- Opening Delimiter -

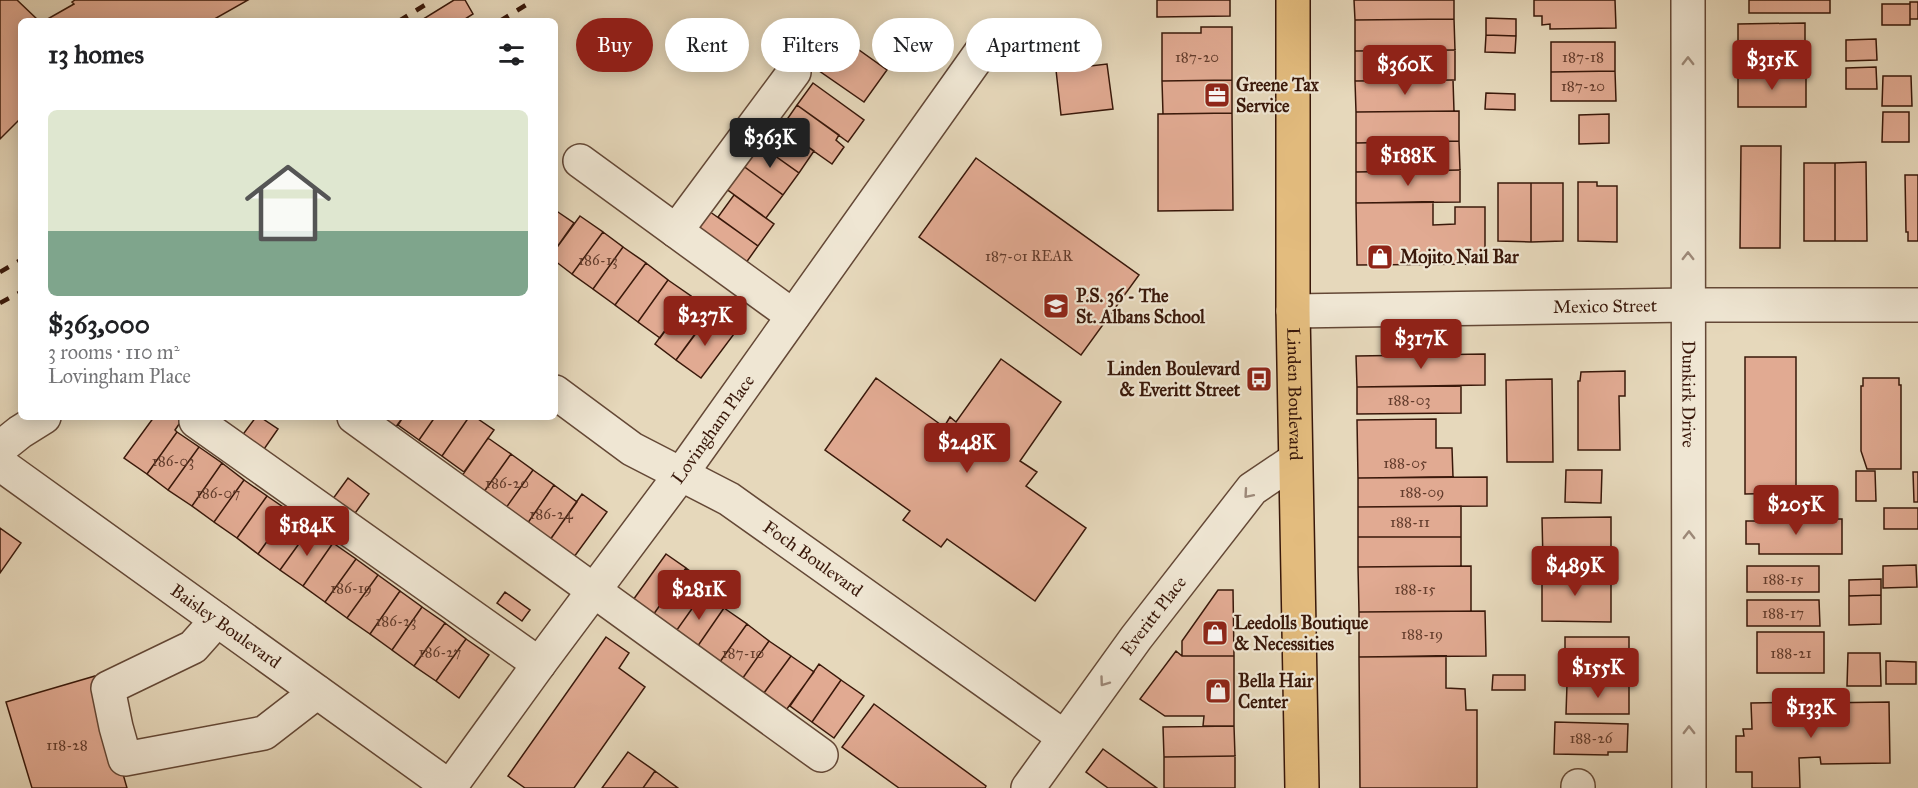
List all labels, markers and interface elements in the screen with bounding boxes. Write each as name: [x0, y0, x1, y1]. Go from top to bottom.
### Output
chip: Buy: [576, 18, 653, 72]
chip: Rent: [665, 18, 749, 72]
chip: Filters: [761, 18, 860, 72]
chip: New: [872, 18, 954, 72]
chip: Apartment: [966, 18, 1102, 72]
text: 13 homes: [48, 38, 144, 70]
icon: filters: [495, 38, 528, 71]
pin: $315K: [1730, 40, 1814, 91]
pin: $360K: [1363, 45, 1447, 96]
text: $315K: [1746, 47, 1798, 71]
house number: 187-20: [1175, 48, 1219, 66]
house number: 187-18: [1562, 48, 1604, 66]
text: $360K: [1377, 52, 1433, 76]
one-way arrow: [1682, 56, 1694, 65]
place label: Greene Tax Service: [1236, 74, 1320, 117]
house number: 187-20: [1561, 77, 1605, 95]
office icon: Greene Tax Service: [1202, 80, 1232, 110]
pin: $363K: [728, 118, 812, 169]
text: $363K: [744, 125, 796, 149]
pin: $188K: [1366, 136, 1450, 187]
text: $188K: [1380, 143, 1436, 167]
icon: home: [234, 149, 342, 257]
shop icon: Mojito Nail Bar: [1365, 242, 1395, 272]
place label: Mojito Nail Bar: [1400, 246, 1520, 269]
house number: 187-01 REAR: [985, 247, 1073, 265]
house number: 186-13: [578, 251, 618, 269]
one-way arrow: [1682, 251, 1694, 260]
place label: P.S. 36 - The St. Albans School: [1076, 285, 1206, 328]
school or university icon: P.S. 36 - The St. Albans School: [1041, 291, 1071, 321]
street label: Mexico Street: [1553, 294, 1658, 318]
pin: $237K: [663, 296, 747, 347]
text: $237K: [678, 303, 732, 327]
text: $363,000: [48, 308, 150, 340]
pin: $317K: [1379, 319, 1463, 370]
text: $317K: [1395, 326, 1447, 350]
street label: Linden Boulevard: [1282, 327, 1307, 461]
text: 3 rooms · 110 m²: [48, 340, 179, 364]
street label: Dunkirk Drive: [1677, 340, 1700, 448]
place label: Linden Boulevard & Everitt Street: [1107, 358, 1241, 401]
text: Lovingham Place: [48, 364, 191, 388]
bus stop icon: Linden Boulevard & Everitt Street: [1244, 364, 1274, 394]
street label: Lovingham Place: [667, 370, 759, 488]
house number: 188-03: [1388, 391, 1430, 409]
pin: $248K: [925, 423, 1009, 474]
text: $248K: [938, 430, 996, 454]
house number: 186-03: [152, 452, 194, 470]
house number: 188-05: [1383, 454, 1427, 472]
house number: 186-20: [485, 474, 529, 492]
house number: 188-09: [1400, 483, 1444, 501]
house number: 186-07: [196, 484, 240, 502]
pin: $205K: [1754, 485, 1838, 536]
one-way arrow: [1244, 487, 1255, 498]
text: $205K: [1768, 492, 1825, 516]
house number: 186-24: [529, 505, 573, 523]
pin: $184K: [265, 506, 349, 557]
text: $184K: [279, 513, 335, 537]
house number: 188-11: [1390, 513, 1430, 531]
street label: Foch Boulevard: [759, 516, 867, 602]
one-way arrow: [1683, 530, 1695, 539]
pin: $489K: [1533, 546, 1617, 597]
text: $489K: [1546, 553, 1604, 577]
pin: $281K: [657, 570, 741, 621]
house number: 188-15: [1763, 570, 1803, 588]
street label: Everitt Place: [1116, 572, 1191, 660]
text: $281K: [672, 577, 726, 601]
street label: Baisley Boulevard: [166, 579, 285, 673]
house number: 186-19: [330, 579, 372, 597]
house number: 188-15: [1395, 580, 1435, 598]
house number: 188-17: [1762, 604, 1804, 622]
house number: 186-23: [375, 612, 417, 630]
place label: Leedolls Boutique & Necessities: [1234, 612, 1369, 655]
shop icon: Leedolls Boutique & Necessities: [1200, 618, 1230, 648]
house number: 188-19: [1401, 625, 1443, 643]
house number: 186-27: [419, 643, 461, 661]
house number: 187-10: [722, 644, 764, 662]
house number: 188-21: [1770, 644, 1812, 662]
pin: $155K: [1556, 648, 1640, 699]
text: $155K: [1572, 655, 1624, 679]
place label: Bella Hair Center: [1238, 670, 1315, 713]
one-way arrow: [1100, 676, 1111, 687]
shop icon: Bella Hair Center: [1203, 676, 1233, 706]
pin: $133K: [1769, 688, 1853, 739]
text: $133K: [1786, 695, 1836, 719]
one-way arrow: [1683, 725, 1695, 734]
house number: 188-26: [1569, 729, 1614, 747]
house number: 118-28: [46, 736, 88, 754]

- Closing Delimiter -

### WORK TASK
Return each line of the material in which the string "Boulevard" can be found.

### REPLY TO THE TASK
street label: Linden Boulevard: [1282, 327, 1307, 461]
place label: Linden Boulevard & Everitt Street: [1107, 358, 1241, 401]
bus stop icon: Linden Boulevard & Everitt Street: [1244, 364, 1274, 394]
street label: Foch Boulevard: [759, 516, 867, 602]
street label: Baisley Boulevard: [166, 579, 285, 673]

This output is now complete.